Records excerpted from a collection
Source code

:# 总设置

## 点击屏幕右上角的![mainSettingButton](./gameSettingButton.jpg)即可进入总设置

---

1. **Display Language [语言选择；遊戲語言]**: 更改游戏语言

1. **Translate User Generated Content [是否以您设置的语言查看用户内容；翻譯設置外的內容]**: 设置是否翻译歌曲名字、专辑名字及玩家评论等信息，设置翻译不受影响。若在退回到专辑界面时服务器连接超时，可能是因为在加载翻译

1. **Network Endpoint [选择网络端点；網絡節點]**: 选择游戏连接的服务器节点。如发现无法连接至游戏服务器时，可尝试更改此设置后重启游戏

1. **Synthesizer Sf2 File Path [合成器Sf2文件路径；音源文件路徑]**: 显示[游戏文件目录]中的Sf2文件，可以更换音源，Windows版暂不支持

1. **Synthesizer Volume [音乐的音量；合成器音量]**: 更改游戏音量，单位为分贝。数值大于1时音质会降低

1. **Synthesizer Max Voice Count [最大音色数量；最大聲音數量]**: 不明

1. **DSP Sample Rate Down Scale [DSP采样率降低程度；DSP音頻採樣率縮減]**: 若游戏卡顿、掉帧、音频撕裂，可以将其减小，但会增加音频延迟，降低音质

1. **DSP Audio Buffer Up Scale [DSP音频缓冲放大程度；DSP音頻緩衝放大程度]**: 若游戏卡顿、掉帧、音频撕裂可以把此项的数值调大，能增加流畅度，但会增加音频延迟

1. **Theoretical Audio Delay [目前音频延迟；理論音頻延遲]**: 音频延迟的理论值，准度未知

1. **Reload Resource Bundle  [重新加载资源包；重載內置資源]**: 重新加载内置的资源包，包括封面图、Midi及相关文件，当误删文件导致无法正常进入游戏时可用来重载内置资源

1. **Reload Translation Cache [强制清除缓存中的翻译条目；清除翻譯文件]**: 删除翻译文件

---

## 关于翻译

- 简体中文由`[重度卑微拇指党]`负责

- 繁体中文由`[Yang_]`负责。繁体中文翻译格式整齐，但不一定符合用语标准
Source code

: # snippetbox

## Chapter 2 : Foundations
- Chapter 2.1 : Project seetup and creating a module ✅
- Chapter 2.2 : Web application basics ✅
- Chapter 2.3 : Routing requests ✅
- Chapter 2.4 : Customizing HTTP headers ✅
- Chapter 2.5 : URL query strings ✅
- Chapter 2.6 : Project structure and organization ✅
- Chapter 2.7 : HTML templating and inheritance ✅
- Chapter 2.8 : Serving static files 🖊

#### What you need to do
The entries above hold a line with "## Chapter 2 : Foundations" and a later line with "- Chapter 2.5 : URL query strings ✅". Write out exactly those lines and all lines between, nothing more.

#### Task result
## Chapter 2 : Foundations
- Chapter 2.1 : Project seetup and creating a module ✅
- Chapter 2.2 : Web application basics ✅
- Chapter 2.3 : Routing requests ✅
- Chapter 2.4 : Customizing HTTP headers ✅
- Chapter 2.5 : URL query strings ✅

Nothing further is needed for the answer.